Pyotr Ilyich Tchaikovsky (1840-1893)
Another great composer was this Russian, born in Western Russia. Tchaikovsky put out all types of music, which included symphonies, operas, ballets, instrumental and chamber music and songs. He wrote some of the most popular concert and theatrical music in the classical repertoire, including the ballets Swan Lake, The Sleeping Beauty and The Nutcracker, the 1812 Overture, his First Piano Concerto, his last three numbered symphonies, and the opera Eugene Onegin. Born into a middle-class family, Tchaikovsky was educated for a career as a civil servant, despite his obvious musical precocity. He pursued a musical career against the wishes of his family, entering the Saint Petersburg Conservatory in 1862 and graduating in 1865. This formal, Western-oriented training set him apart from the contemporary nationalistic movement embodied by the influential group of young Russian composers known as The Five, with whom Tchaikovsky’s professional relationship was mixed. Although he enjoyed many popular successes, Tchaikovsky was never emotionally secure, and his life was punctuated by personal crises and periods of depression.
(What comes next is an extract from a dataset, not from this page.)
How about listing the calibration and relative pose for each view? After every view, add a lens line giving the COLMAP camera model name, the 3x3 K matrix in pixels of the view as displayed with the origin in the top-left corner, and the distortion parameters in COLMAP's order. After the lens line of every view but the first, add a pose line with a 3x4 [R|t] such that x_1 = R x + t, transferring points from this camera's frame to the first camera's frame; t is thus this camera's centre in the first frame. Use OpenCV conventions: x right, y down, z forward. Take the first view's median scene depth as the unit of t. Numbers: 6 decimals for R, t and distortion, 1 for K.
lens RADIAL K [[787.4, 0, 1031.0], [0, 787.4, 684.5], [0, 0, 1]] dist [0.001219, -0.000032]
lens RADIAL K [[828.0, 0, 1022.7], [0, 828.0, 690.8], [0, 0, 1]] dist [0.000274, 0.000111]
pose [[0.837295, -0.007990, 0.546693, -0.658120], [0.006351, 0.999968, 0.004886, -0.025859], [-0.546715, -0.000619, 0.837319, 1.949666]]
Contributory factors were his suppressed homosexuality and fear of exposure, his disastrous marriage, and the sudden collapse of the one enduring relationship of his adult life, his 13-year association with the wealthy widow Nadezhda von Meck. Amid private turmoil Tchaikovsky’s public reputation grew; he was honored by the Tsar, awarded a lifetime pension and lauded in the concert halls of the world. His sudden death at the age of 53 is generally ascribed to cholera, but some attribute it to suicide.